Traditional minestrone often has pancetta or bacon (about a quarter pound for this amount of soup.) Although my recipe is for the vegetarian version (for vegan omit the cheese), Ben Wilke of Strong Earth Farm has pork bellies in the Pork Honesty Freezer at Glade Road Growing.  Just chop the pork and add it with the onions. Or smoke it first, to make bacon.  Or cure it in the fridge and hang to dry per Our Daily Brine.  Or Ben suggests that you can bake it in the oven at 325 degrees F for about 40 minutes.

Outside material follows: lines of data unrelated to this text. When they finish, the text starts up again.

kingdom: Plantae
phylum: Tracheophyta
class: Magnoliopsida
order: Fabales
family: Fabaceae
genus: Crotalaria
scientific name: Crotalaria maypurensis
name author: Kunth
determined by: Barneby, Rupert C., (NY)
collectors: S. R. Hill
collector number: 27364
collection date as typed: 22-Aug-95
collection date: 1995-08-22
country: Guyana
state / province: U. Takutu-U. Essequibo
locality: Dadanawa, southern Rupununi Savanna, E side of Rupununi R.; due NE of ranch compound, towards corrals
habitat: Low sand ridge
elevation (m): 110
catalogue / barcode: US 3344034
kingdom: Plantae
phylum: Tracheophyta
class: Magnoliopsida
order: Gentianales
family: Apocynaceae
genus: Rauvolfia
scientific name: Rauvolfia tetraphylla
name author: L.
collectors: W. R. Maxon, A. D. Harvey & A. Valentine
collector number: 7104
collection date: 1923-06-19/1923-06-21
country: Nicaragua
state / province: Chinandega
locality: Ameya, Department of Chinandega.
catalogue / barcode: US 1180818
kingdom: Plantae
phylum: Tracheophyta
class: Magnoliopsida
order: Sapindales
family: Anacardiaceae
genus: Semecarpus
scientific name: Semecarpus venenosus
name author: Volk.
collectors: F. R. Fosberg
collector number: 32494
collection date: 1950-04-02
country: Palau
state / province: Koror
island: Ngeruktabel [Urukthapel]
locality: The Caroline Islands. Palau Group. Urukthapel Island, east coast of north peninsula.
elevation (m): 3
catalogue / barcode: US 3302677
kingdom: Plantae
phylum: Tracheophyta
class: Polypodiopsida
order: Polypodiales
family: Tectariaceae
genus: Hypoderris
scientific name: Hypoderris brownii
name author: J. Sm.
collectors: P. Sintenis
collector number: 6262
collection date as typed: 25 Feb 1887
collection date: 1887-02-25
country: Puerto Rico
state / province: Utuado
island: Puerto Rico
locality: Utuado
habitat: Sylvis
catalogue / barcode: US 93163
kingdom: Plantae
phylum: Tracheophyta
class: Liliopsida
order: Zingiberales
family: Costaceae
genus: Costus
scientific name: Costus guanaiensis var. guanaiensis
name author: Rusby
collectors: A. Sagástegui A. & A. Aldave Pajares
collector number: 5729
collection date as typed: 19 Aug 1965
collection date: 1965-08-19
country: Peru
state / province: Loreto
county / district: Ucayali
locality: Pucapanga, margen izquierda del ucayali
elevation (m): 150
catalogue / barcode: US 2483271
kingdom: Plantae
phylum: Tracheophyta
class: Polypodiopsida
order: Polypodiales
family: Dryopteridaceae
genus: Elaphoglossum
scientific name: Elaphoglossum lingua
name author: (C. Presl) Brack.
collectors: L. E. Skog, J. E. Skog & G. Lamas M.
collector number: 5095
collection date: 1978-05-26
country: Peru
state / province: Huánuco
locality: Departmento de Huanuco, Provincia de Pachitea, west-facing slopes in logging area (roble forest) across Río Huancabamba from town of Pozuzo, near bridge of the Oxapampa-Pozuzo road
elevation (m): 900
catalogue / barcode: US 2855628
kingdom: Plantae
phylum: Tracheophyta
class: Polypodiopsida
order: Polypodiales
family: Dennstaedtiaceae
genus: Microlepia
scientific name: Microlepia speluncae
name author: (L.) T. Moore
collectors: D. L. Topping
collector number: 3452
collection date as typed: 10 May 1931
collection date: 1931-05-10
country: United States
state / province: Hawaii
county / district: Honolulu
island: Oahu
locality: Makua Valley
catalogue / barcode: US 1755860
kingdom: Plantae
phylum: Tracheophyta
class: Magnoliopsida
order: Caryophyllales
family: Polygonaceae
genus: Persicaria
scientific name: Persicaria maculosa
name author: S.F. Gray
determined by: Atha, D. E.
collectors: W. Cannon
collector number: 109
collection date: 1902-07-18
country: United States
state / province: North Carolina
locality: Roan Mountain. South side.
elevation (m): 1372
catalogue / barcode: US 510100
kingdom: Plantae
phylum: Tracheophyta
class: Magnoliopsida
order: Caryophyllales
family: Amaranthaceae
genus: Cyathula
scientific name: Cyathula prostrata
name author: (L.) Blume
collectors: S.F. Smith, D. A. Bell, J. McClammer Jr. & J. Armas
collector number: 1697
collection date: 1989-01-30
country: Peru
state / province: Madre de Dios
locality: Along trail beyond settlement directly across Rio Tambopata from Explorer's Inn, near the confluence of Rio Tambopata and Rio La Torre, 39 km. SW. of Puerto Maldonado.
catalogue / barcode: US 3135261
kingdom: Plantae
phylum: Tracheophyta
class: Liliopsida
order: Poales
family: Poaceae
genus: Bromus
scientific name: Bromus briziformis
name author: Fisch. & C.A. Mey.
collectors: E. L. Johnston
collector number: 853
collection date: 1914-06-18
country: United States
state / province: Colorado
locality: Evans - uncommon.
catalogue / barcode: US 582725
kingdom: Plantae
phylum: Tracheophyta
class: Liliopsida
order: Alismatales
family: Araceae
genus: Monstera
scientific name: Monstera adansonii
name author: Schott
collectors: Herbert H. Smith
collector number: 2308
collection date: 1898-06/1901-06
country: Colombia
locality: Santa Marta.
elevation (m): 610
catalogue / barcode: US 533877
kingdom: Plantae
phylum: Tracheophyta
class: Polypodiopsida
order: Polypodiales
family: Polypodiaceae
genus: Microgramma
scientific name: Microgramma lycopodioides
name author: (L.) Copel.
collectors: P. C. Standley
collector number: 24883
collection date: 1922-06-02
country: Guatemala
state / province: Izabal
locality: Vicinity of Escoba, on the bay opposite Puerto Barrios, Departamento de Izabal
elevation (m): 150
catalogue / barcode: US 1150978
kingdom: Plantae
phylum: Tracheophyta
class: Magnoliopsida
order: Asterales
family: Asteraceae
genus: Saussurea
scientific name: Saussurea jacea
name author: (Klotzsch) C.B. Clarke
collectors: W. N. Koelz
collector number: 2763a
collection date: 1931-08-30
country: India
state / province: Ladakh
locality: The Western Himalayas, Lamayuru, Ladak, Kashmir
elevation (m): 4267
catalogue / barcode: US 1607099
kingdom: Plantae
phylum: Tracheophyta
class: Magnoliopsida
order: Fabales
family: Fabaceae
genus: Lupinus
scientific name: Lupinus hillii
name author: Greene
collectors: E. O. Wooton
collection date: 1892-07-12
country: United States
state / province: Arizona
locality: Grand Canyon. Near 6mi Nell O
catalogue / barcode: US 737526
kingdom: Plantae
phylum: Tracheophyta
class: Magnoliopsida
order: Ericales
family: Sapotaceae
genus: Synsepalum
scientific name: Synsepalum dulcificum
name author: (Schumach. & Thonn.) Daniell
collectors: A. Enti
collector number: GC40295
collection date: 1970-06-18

This recipe serves four for a main dish, but if you want to stretch this further, for each additional serving, add one quarter cup of dried beans, 1/2 cup of diced tomatoes, 1/2 cup of dried pasta and one ounce of cheese, shredded.   If you want more than double the recipe, I'd add additional vegetables.   If you don't have enough fresh tomatoes, you can substitute canned diced tomatoes to supplement. It will keep 4 three days in the fridge.


Serves 4


1 cup of dried beans (cannellini beans are traditional traditional, but you can substitute other white beans such as Great northern or navy beans and I like to combine the white beans with garbanzos and red beans or kidney beans--probably because I grew up eating canned soup.)
3 cups of water

1/4 extra virgin cup olive oil
1 onion, chopped
1 large carrot, cut into 1/2-inch dice
1 rib of celery, cut into 1/2-inch dice
1 sweet pepper, diced
2 pounds fresh tomatoes, coarsely chopped (If there are not enough in the farm share, you can use 6 tablespoons of tomato paste and 1/2 cup of water for each cup you must substitute to make 2 cups.)
4 garlic cloves, smashed, peeled and finely chopped
1 or two summer squash, scrubbed and cut into 1/2-inch dice
1/2 pound potatoes, cut into 3/4 inch dice.  If the potatoes or Purple Majesties, you may want to peel them, as they have a thicker skin
1/2 pound greens (kale, chard, arugula, spinach or cabbage or combination) rinsed, drained, stems discarded, and the leaves chopped (about 6 cups)
2 cups of water
1/8 teaspoon red pepper flakes
2 tablespoons of miso, thinned with water
1 piece Parmigiano-Reggiano rind (about 3 by 1 1/2 inches--optional, if you prefer to make this recipe vegan plus 4 ounces of cheese shredded.)
fresh basil to garnish

2 cups dried whole wheat pasta (ditalini--shown--is traditional, but you can use elbow, fusilli, penne, shells, orecchiette or any other small pasta.)


1.  The night before or at least 2 hours before you start the soup, bring beans to boil with 3 cups of water in a heavy-bottomed pot with a tight lid then turn down heat to simmer for 5 minutes.  Drain and rinse well.  Bring back to a boil, cover and simmer for another 5 minutes and then let soak.  Rinse a second time and bring back to boil with a bay leave and cook until soft.

2.  In a cast iron skilled cook onions, until they are softened.   Add the carrots, the celery, the sweet pepper and the garlic and cook the mixture, stirring, for 4 minutes. Add the squash and the potatoes and cook the mixture, stirring, for 4 minutes. Add the greens cook the mixture, stirring, until they are wilted Add the tomatoes, the water and the cheese rind and simmer the soup, covered, for 1 hour.  Remove the rind and bay leaf.

3.  Drain the white beans, reserving the liquid.  Purée half of them , in a blender or food processor with 1 cup of the reserved liquid, and stir the purée and the remaining white beans into the soup.

4.  Simmer the soup, uncovered, for 15 minutes, thin it if desired with some of the remaining reserve liquid.

5.  While the soup is simmering, put on the pasta to cook according to directions and drain and toss with a bit of olive oil.

6.  Season soup with pepper and miso.   Add pasta if you are serving immediately or if, not, refrigerate pasta and soup in separate lidded jar(s) for up to three days and combine and reheat before serving.

7.  To serve, divide soup into hot soup in individual bowls, garnished chopped fresh basil and shredded cheese.